If you're looking for guarantees that splitting with the maxsplit argument splits from left-to-right, you only need to look at the builtin python test suite.

Here's an excerpt:

    self.checkequal(['a', 'b', 'c', 'd'], 'a|b|c|d', 'split', '|')
    self.checkequal(['a|b|c|d'], 'a|b|c|d', 'split', '|', 0)
    self.checkequal(['a', 'b|c|d'], 'a|b|c|d', 'split', '|', 1)
    self.checkequal(['a', 'b', 'c|d'], 'a|b|c|d', 'split', '|', 2)
    self.checkequal(['a', 'b', 'c', 'd'], 'a|b|c|d', 'split', '|', 3)
    self.checkequal(['a', 'b', 'c', 'd'], 'a|b|c|d', 'split', '|', 4)
    self.checkequal(['a', 'b', 'c', 'd'], 'a|b|c|d', 'split', '|',
                    sys.maxsize-2)
    self.checkequal(['a|b|c|d'], 'a|b|c|d', 'split', '|', 0)
    self.checkequal(['a', '', 'b||c||d'], 'a||b||c||d', 'split', '|', 2)
    self.checkequal(['abcd'], 'abcd', 'split', '|')
    self.checkequal([''], '', 'split', '|')
    self.checkequal(['endcase ', ''], 'endcase |', 'split', '|')
    self.checkequal(['', ' startcase'], '| startcase', 'split', '|')
    self.checkequal(['', 'bothcase', ''], '|bothcase|', 'split', '|')
    self.checkequal(['a', '', 'b\x00c\x00d'], 'a\x00\x00b\x00c\x00d', 'split', '\x00', 2)

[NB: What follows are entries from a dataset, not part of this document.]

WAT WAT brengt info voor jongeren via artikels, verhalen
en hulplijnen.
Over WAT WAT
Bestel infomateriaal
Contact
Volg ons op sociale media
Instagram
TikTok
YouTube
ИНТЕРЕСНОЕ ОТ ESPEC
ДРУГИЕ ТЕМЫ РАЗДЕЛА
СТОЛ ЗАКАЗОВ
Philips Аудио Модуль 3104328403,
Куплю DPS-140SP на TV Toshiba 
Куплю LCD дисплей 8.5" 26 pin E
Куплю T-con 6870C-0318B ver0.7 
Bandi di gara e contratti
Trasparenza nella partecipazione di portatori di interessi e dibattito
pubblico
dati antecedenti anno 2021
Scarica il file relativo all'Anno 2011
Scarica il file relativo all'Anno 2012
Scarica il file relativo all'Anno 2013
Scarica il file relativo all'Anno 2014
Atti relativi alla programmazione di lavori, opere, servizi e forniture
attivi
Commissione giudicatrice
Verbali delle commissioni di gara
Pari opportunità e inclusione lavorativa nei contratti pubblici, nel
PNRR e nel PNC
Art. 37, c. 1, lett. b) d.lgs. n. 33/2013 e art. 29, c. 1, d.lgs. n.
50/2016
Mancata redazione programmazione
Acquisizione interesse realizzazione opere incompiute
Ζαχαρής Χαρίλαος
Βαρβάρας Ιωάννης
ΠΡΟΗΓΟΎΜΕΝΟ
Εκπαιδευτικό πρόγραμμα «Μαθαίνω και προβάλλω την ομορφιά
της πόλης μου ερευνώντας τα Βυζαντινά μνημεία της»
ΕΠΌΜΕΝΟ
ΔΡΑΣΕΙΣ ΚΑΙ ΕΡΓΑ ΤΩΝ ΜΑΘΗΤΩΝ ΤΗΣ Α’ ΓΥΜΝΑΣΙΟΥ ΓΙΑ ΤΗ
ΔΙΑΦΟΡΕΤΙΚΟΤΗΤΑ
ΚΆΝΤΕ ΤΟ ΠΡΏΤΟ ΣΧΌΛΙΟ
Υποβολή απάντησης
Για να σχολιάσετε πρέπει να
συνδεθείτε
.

From the tests, it is clear that any implementation that did something different would fail these tests.



回答2:

CPython is considered to be the reference implementation of Python. According to CPython source code str.split is guaranteed to split in left-to-right order. You can look up how str.split is implemented, here is a link http://svn.python.org/view/python/tags/r271/Objects/stringlib/split.h?view=markup

For example, in stringlib_split_char (as well as in stringlib_split_whitespace, which are both used in stringlib_split (str.split)) one can clearly see that the string is processed from left to right (i and j are used to index the string, they both start with zero and are being incremented, maxsplit does not affect how indexes are treated, maxsplit only provides early exit from the loop):

Py_LOCAL_INLINE(PyObject *)
stringlib_split_char(PyObject* str_obj,
                     const STRINGLIB_CHAR* str, Py_ssize_t str_len,
                     const STRINGLIB_CHAR ch,
                     Py_ssize_t maxcount)
{
    // ... some code omitted

    i = j = 0;
    while ((j < str_len) && (maxcount-- > 0)) {
        for(; j < str_len; j++) {
            /* I found that using memchr makes no difference */
            if (str[j] == ch) {
                SPLIT_ADD(str, i, j);
                i = j = j + 1;
                break;
            }
        }
    }
    // ... some code omitted

And in stringlib_rsplit_char (used in str.rsplit) both i and j indexes start at the end of string and being decremented:

i = j = str_len - 1;
while ((i >= 0) && (maxcount-- > 0)) {
    for(; i >= 0; i--) {
        if (str[i] == ch) {
            SPLIT_ADD(str, i + 1, j + 1);
            j = i = i - 1;
            break;
        }
    }